### TEXT SECTION ###

# Galaxy Rasboras and feeding



## printf (16 Feb 2012)

I currently feed my Galaxy Rasbora with very very crushed up flake or with ZM-300 fry food. They take both from the water column but as the tank is very small it obviously doesn't stay in suspension for long before it settles on to the plants - I have seen them take food off the leaves from time to time.

The fish are growing and colouring up and they look and behave healthily so i'm not concerned about them from that point of view, but does anyone know if they do normally just eat from the water column and if so does anyone have any recommendations for some very slow sinking food I might try as an alternative ?

Thanks


----------



## Sentral (16 Feb 2012)

Flake is fine, I finely crush and place in a area of turbulence so sinks quicker,  I also feed mine daphnia once of twice a week as well. They feed from the column mainly but they appear to graze on microfauna from rocks/gravel a well.


----------



## dw1305 (16 Feb 2012)

Hi all,


> The fish are growing and colouring up and they look and behave healthily


 That is the main thing.


> I also feed mine daphnia once of twice a week as well


 _Daphnia_ is always a good idea, and some live food may well condition them into breeding mode.

I haven't kept CPD, but for most small fish Microworms are a useful food supplement, and they tend to remain in the water column for a long time period. I routinely feed a small scrape of both Microworms and Grindal worms everyday, the fish like them and because they wriggle they elicit the "feeding response", which means you can feed them together with a new food and the fish are more likely to sample the new food.

cheers Darrel


----------



## viktorlantos (16 Feb 2012)

Feeding them with Cyclop-eeze (powder not the flake) which works perfectly for these or smaller kind of nano fishes. This also makes really good color on any fish. There's also a great food ADA AP1 Gold but that's not really accessible nowadays.

These are typicaly super small powder kind of premium food and sinking slowly


----------



## Christie_ZXR (16 Feb 2012)

Discovered it totally by accident, but mine seem to enjoy tetra baby food. That stays floating around for a fair while.


----------



## ghostsword (16 Feb 2012)

I feed mine Duplarin G, a powder for nano fish. Also drop some artemia eggs (shell less) drop daily.

They are on a 35l tank, got 10, but rarely see them as the tank is full of needle java fern and moss.


___________________________


----------



## dw1305 (16 Feb 2012)

Hi all,


> artemia eggs (shell less)

### SUPPLIED RECORDS ###

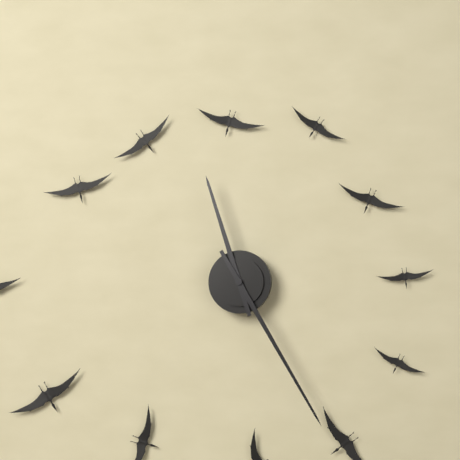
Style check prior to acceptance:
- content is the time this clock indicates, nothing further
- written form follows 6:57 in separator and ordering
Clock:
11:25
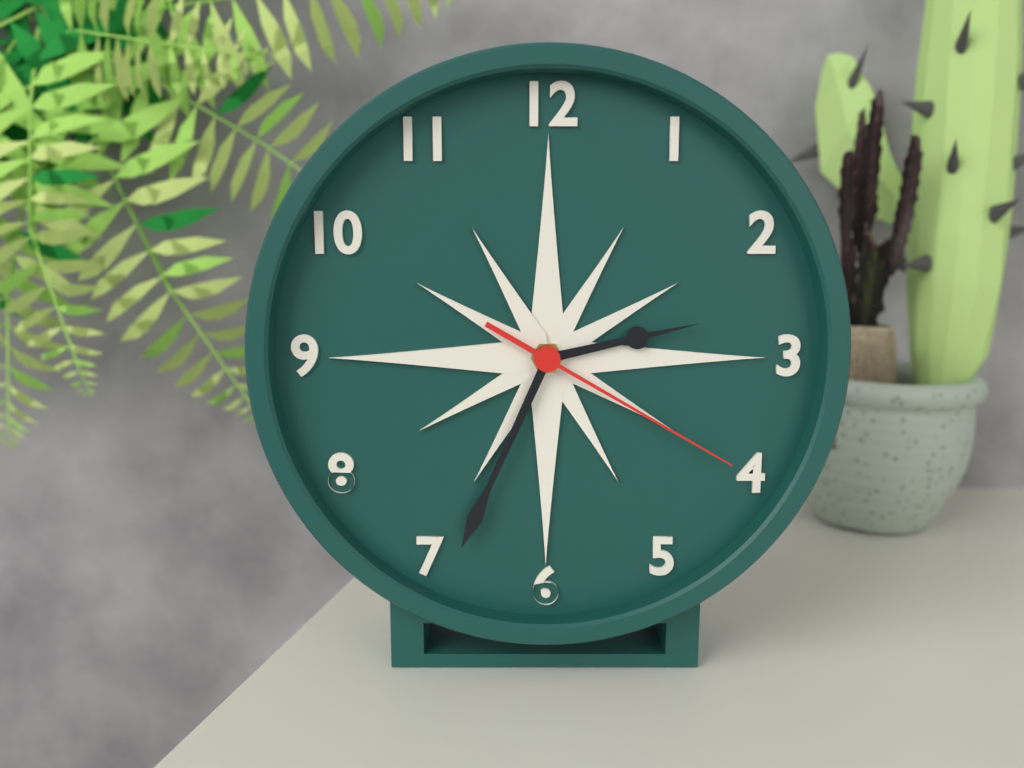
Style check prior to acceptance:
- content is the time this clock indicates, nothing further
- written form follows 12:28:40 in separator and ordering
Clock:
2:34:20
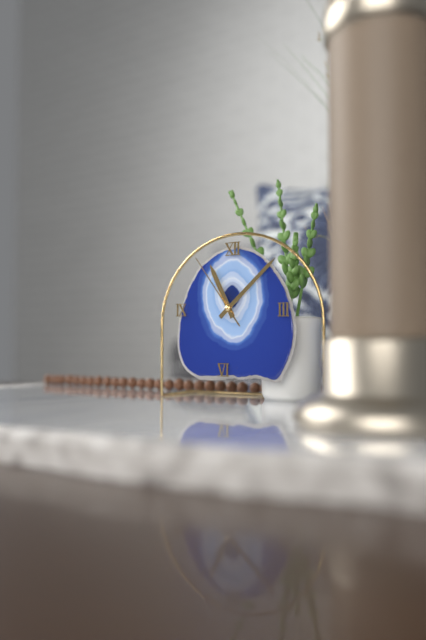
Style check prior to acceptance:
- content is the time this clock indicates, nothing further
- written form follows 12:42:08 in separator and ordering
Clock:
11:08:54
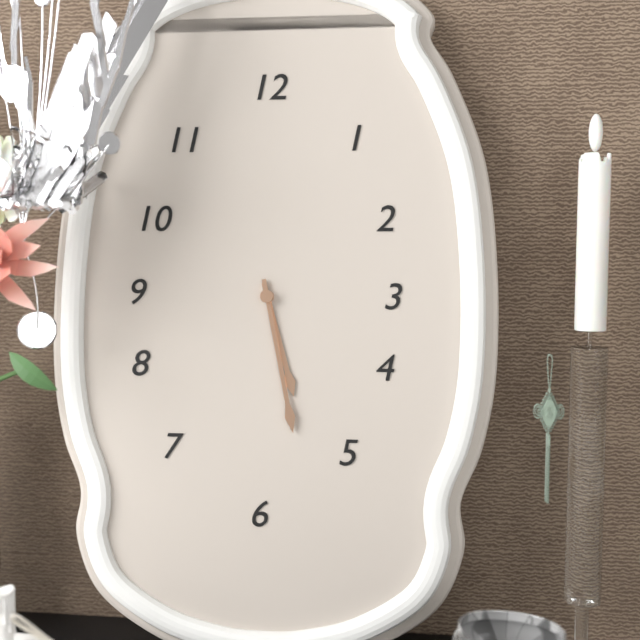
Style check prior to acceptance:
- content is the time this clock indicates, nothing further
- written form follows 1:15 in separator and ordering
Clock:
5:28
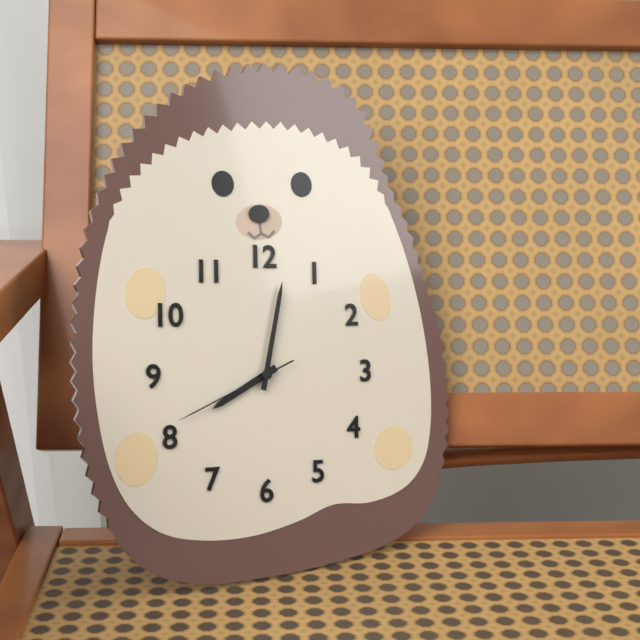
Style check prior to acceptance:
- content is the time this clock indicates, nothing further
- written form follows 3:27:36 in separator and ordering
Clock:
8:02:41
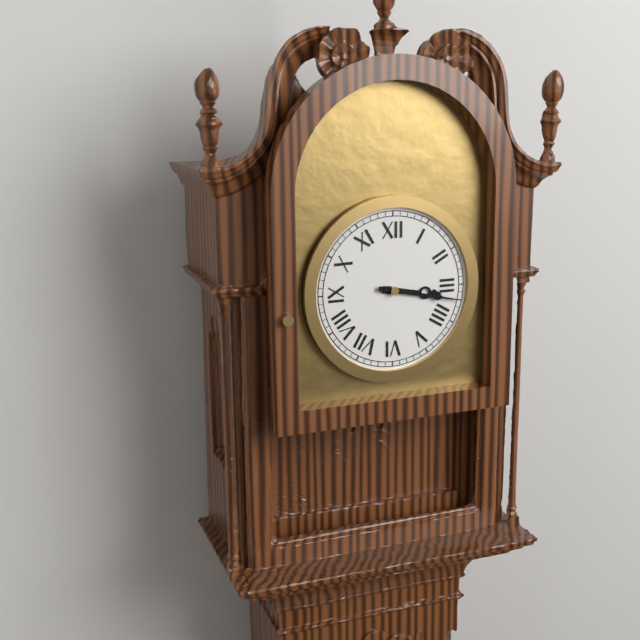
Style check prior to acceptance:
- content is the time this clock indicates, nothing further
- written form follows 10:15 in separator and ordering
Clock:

###
### SUPPLIED RECORDS ###

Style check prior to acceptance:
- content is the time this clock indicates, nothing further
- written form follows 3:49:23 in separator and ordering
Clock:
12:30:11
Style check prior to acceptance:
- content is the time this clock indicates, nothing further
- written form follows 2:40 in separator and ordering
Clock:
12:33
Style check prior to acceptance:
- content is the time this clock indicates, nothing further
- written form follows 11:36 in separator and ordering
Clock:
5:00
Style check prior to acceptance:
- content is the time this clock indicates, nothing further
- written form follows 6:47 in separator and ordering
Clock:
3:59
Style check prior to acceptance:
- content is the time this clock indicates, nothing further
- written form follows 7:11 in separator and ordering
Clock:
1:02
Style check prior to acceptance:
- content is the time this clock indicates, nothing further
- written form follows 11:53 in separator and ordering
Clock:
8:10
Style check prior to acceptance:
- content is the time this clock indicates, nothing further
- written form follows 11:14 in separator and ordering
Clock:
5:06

###

→ **GOAL**: Pick up the forum thread on feeding Galaxy Rasboras where it stops and carry it on.

→ **ANSWER TO THE TASK**:
 I like these as well decapsulated BBS, I get mine from "A World of Fish" via Ebay or TA Aquaculture do them as well. I'd recommend both these sellers.


> Feeding them with Cyclop-eeze (powder not the flake) which works perfectly for these or smaller kind of nano fishes. This also makes really good color on any fish.


 Another good call, it is the Astaxanthin (Carotenoid) in both Cyclops and BBS that makes the fish colour up. You can also get the same effect from the Astax Red Crumb TA Aquaculture sell.

cheers Darrel


----------



## printf (16 Feb 2012)

Cheers for all the replies, some useful info there.   

The ZM-300 I use sounds like it would be the equivalent of the powders mentioned, in the interest of buggering about with something I haven't done before I think I might try to culture some worms as well.

Regarding Cyclopeeze, I keep marine as well and have got a frozen bar that I use - has anyone ever tried the frozen version in a freshwater setup ?


----------



## spyder (16 Feb 2012)

Hikari Micro Pellets and frozen micro bloodworms. Mine love em both and the HMP's float a good while and sink fairly slowly.


----------



## dw1305 (16 Feb 2012)

Hi all,


> The ZM-300 I use sounds like it would be the equivalent of the powders mentioned, in the interest of buggering about with something I haven't done before I think I might try to culture some worms as well.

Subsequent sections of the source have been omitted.